The Heisei era gave the human characters more of a focus, with deeper plots for them. The people we got here were pretty well-acted and well-scripted. There were some obvious and cringe-worthy dialogue, ("I think I've made a mistake") but was a very solid effort. The problem is that they get a bit too much screen time when we want to see the monsters. This was fan-favorite Miki's first appearance, not a bad performance at all. The problem is that they introduced a bit too many characters to give equally solid performances.

Godzilla himself looked pretty good, there are some amazing closeups in his face. Biollante's design is truly a unique one, the most unique since Gigan at the time. However, one flaw was that Erica, the girl whose spirit is in Biollante, isn't explained very well. It was never said exactly how her spirit went into Biollante's, it didn't make much sense. The final battle, while short, was definitely very well-done. Every move the monsters made was felt, truly epic. The scene where Godzilla stands in front of Biollante's evolved form was truly awe-inspiring.
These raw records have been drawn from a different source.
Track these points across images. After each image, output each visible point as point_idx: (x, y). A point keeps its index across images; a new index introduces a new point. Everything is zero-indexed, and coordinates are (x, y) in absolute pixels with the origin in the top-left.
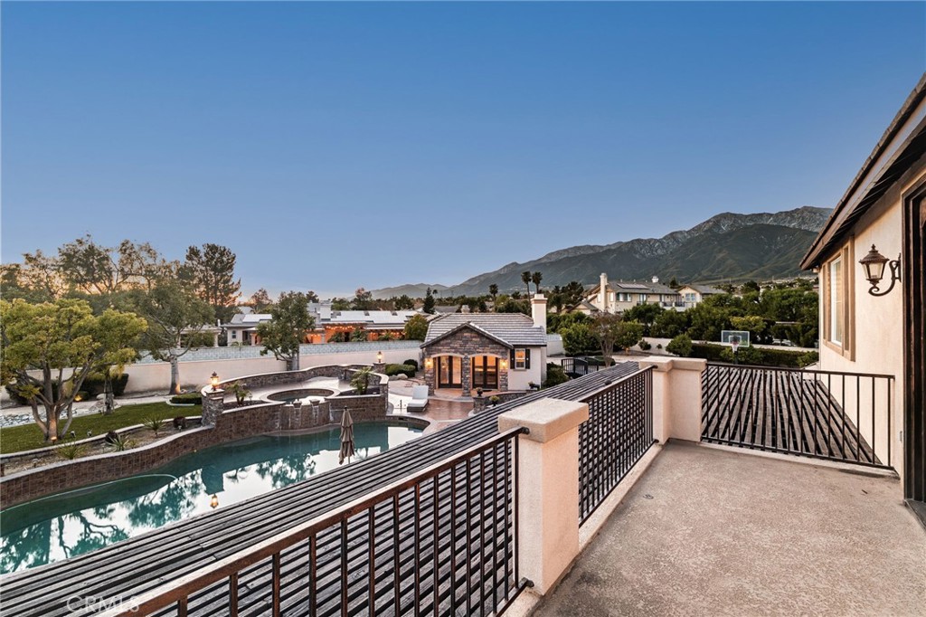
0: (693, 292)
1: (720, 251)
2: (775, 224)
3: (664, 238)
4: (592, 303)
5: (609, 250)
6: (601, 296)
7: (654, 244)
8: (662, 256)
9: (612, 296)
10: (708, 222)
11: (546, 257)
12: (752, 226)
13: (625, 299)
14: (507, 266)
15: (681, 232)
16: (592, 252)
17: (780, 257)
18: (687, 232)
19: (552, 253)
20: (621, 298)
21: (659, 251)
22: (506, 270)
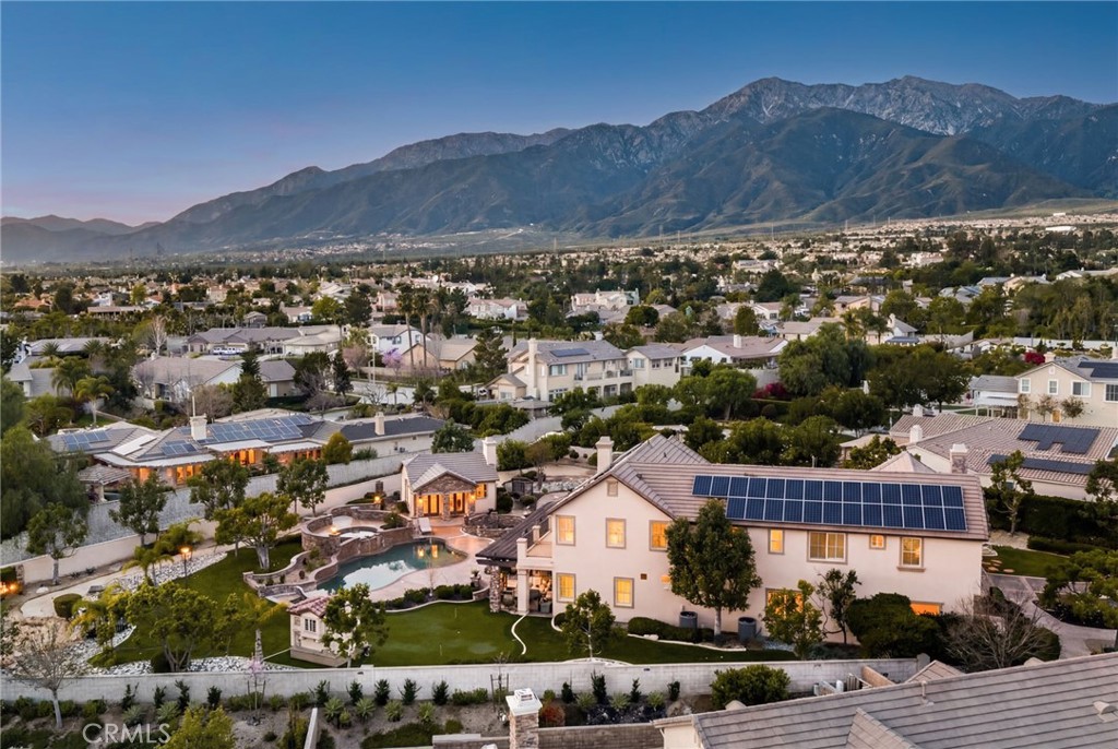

I also liked the scenes with Biollante somehow walking toward Godzilla, gave off a creepy feel.

One of the things that killed this film was the awful soundtrack. My goodness, a lot of these songs belong in some cheesy 70's flick. The sad part is, this film has a very serious tone, and these cheesy themes remove the tension in some scenes. (Especially in the first chase scene with the stairs, where this Scooby Doo-like theme plays.) The soundtrack is definitely one of the worst in the franchise. Biollante's theme might have been the only good theme, (aside from Akira Ifukube's Godzilla theme of course) giving off an eerie feel.

Overall, I think Godzilla vs. Biollante is a bit overrated. Too little monster sequences, too little Biollante, some poorly developed human side-plots, and an awful soundtrack. It had a dull atmosphere at times. (Apparently TOHO realized this, cause in the next film, Godzilla vs. King Ghidorah, became more fun and followed the Showa route of craziness.) Still, this film has some solid acting, a cool monster in the form of Biollante, and the final battle is supremely epic, especially when Biollante attempts to eat Godzilla's head. (Which Orga would attempt ten years later.)